- Excerpt to read

Appendix A
If you’re new to Microsoft Windows 8.1, you need to know a few things about the Windows 8.1 user interface. Although this appendix doesn’t reveal anything earthshaking, it does provide a quick-and-dirty overview of some basics you need to know to get around.
If you’ve used other Windows applications and have already spent at least a little bit of time using Windows 8 or Windows 8.1 (and so know how to start programs and how to stop Windows), you probably don’t need to read this appendix because you already know the material it covers.
I won’t bore you with technical details. The information here, though, will enable you not only to operate Quicken, but also to converse easily about the newest versions of Windows at cocktail parties, over lunch, or with the guy at the computer store.
If you want more information, you may want to read a book such as Windows 8.1 For Dummies, by Andy Rathbone (John Wiley & Sons, Inc.).
Windows 8.1 — and when I use the term Windows 8.1 here, again, I mean any version of Microsoft Windows 8.1 — is an operating environment that manages your system resources (things like memory, your monitor, your printer, and so on).
Applications (programs such as Quicken) run on top of Windows 8.1. In other words, you start Windows 8.1 by turning on your personal computer (PC). Then, after Windows 8.1 is running, you can start applications, such as Quicken.
Windows 8.1 provides a standard graphical interface. In English, Windows 8.1 provides a common approach for using visual elements — tiles, icons, buttons, check boxes, and so on. (This appendix describes how the major pieces of this graphical interface work.)
Windows 8.1 enables you to run more than one application at a time. You may, for example, run Quicken; a tax preparation package; and a Windows accessory program, such as a web browser.
Starting Windows 8.1 is easy. You just turn on your personal computer (PC). If you can find the on–off switch, you’re set.
If you can’t find the on–off switch, or it doesn’t seem to work, don’t feel silly. Ask someone who has used that computer. Sometimes the switch is on the front of the computer and is labeled On–Off (which makes good sense, of course). Sometimes, I’m afraid, manufacturers stick the on–off switch on the back of the computer or label the switch something really stupid, such as 0 and 1. Sometimes, too, people plug a computer and all its peripherals (printers, modems, and all that junk) into a power strip that needs to be turned on to turn on the computer. So just ask someone. (If you bought the computer, of course, you can just telephone the place you bought it from.)
Just so you don’t feel like a complete imbecile, I have to tell you something: I once had to call someone to find out how to click the stupid mouse that I got with my laptop computer.
Figure A-1 shows a typical Windows 8.1 Start screen. The Start screen is what you see after Windows 8.1 starts.
To start a program like Quicken, you click the Quicken tile — which, after you’ve installed Quicken, appears someplace on the Start screen.
By the way, the tiles (those colorful rectangles) that appear on the Start screen are big — almost the size of small candy bars. Accordingly, you may need to scroll the Start screen left or right (using the left- and right-arrow buttons) to see the tile you want to click.

- Data under study
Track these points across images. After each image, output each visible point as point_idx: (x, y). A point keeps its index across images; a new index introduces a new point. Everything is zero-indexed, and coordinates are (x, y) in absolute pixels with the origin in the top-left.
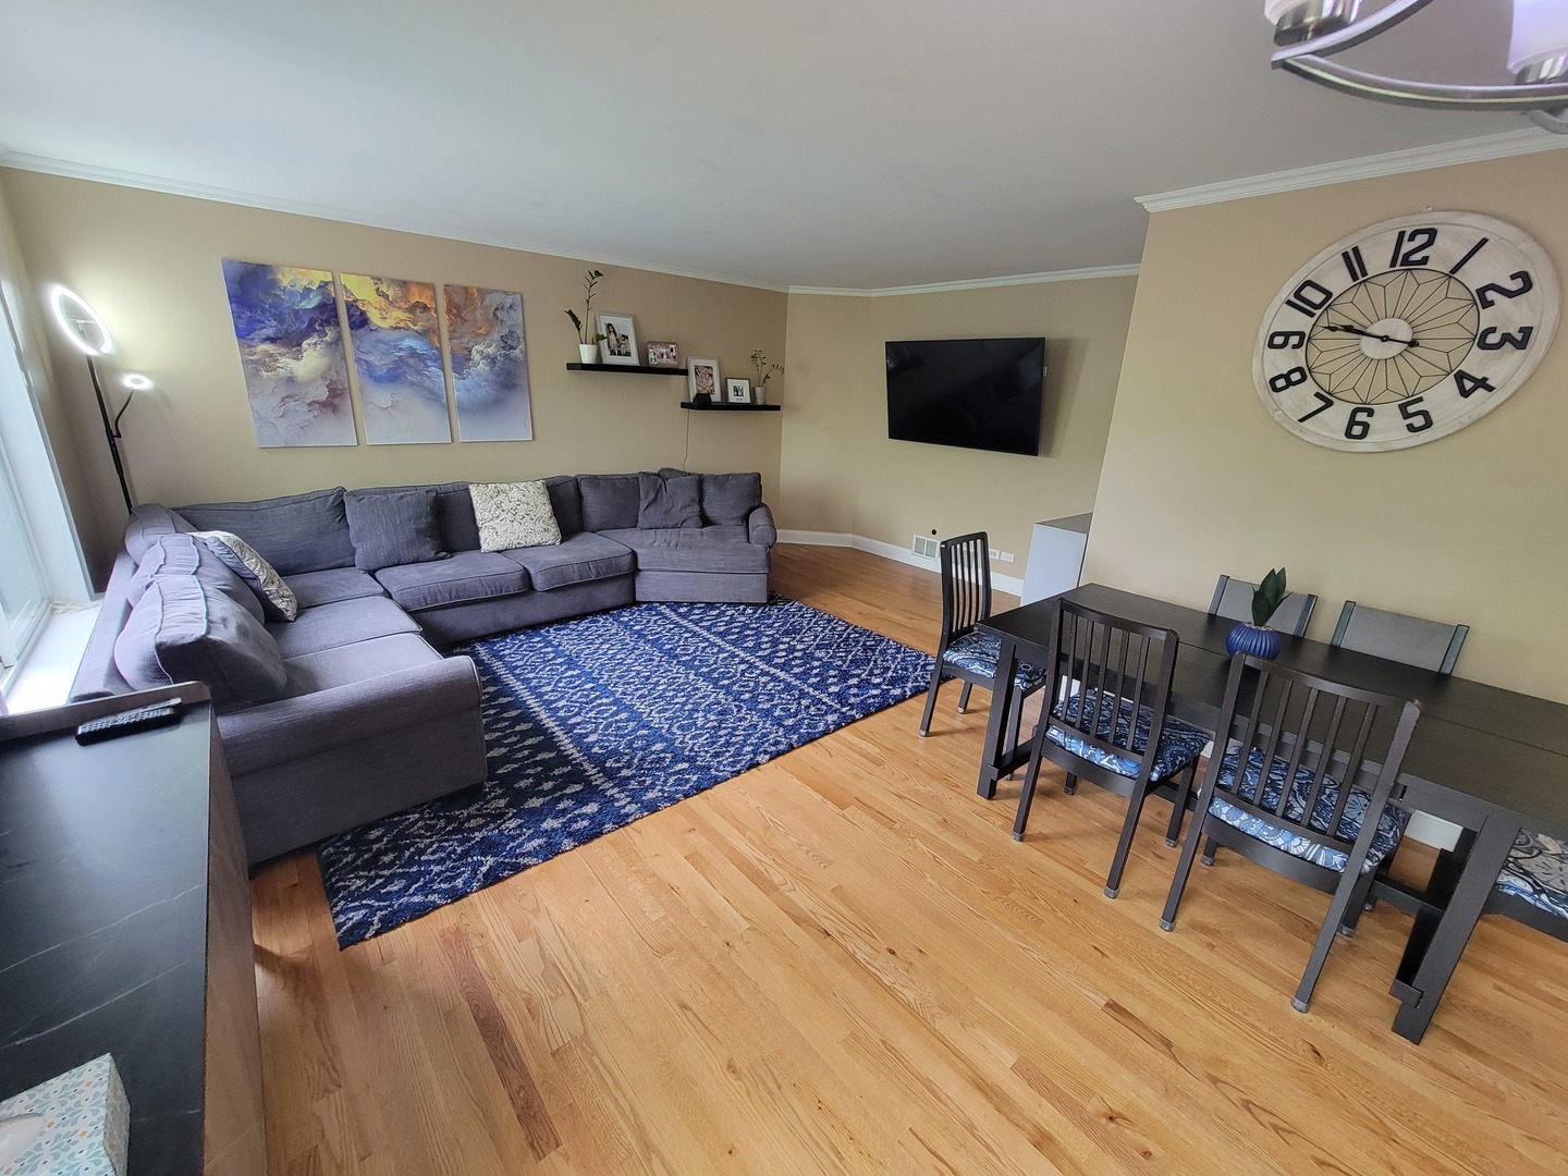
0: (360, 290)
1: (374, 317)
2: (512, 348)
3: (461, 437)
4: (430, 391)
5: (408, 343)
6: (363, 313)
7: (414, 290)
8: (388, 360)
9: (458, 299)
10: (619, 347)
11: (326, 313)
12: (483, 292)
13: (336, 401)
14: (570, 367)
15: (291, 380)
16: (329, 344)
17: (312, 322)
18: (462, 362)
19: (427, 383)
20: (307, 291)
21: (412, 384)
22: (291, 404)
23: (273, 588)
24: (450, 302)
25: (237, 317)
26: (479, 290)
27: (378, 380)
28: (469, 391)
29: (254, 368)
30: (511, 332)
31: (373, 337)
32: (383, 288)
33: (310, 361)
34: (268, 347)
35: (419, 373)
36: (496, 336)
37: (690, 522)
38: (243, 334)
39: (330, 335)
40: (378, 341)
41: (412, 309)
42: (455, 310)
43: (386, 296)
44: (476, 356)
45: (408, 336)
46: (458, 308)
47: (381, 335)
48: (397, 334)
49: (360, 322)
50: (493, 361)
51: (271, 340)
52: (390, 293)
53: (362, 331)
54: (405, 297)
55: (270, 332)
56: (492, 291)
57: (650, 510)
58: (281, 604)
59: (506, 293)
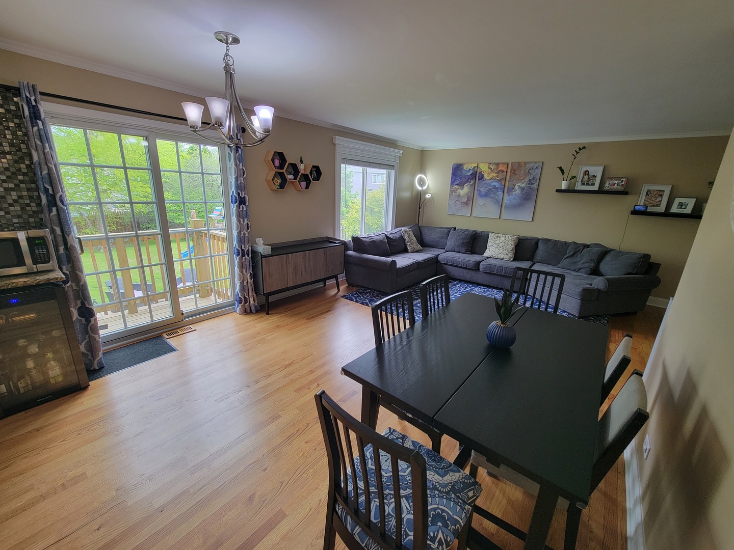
0: (484, 168)
1: (486, 176)
2: (533, 184)
3: (503, 217)
4: (497, 200)
5: (494, 184)
6: (483, 175)
7: (501, 166)
8: (486, 190)
9: (515, 167)
10: (589, 181)
11: (474, 175)
12: (526, 163)
13: (468, 202)
14: (558, 191)
15: (459, 196)
16: (471, 185)
17: (468, 179)
18: (511, 189)
19: (497, 197)
20: (470, 169)
21: (491, 198)
22: (457, 202)
23: (409, 244)
24: (512, 168)
25: (452, 178)
26: (524, 163)
27: (481, 196)
28: (510, 200)
29: (452, 192)
30: (534, 178)
31: (483, 182)
32: (491, 166)
33: (465, 190)
34: (456, 187)
35: (495, 194)
36: (527, 179)
37: (583, 270)
38: (452, 183)
39: (472, 182)
40: (485, 184)
41: (498, 173)
42: (513, 171)
43: (490, 169)
44: (517, 187)
45: (494, 182)
46: (515, 170)
47: (486, 182)
48: (491, 181)
49: (482, 177)
50: (523, 189)
51: (457, 184)
52: (493, 168)
53: (481, 181)
54: (497, 169)
55: (458, 182)
56: (530, 163)
57: (567, 260)
58: (409, 248)
59: (536, 163)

- Work instructions
1. List the visual elements that the Windows 8.1 appendix names as part of the standard graphical interface.
2. In the Windows 8.1 appendix, write out the passage from "Windows 8.1 — and" up to and including "and so on).".

- Outputs in order
1. tiles, icons, buttons, check boxes

2.
Windows 8.1 — and when I use the term Windows 8.1 here, again, I mean any version of Microsoft Windows 8.1 — is an operating environment that manages your system resources (things like memory, your monitor, your printer, and so on).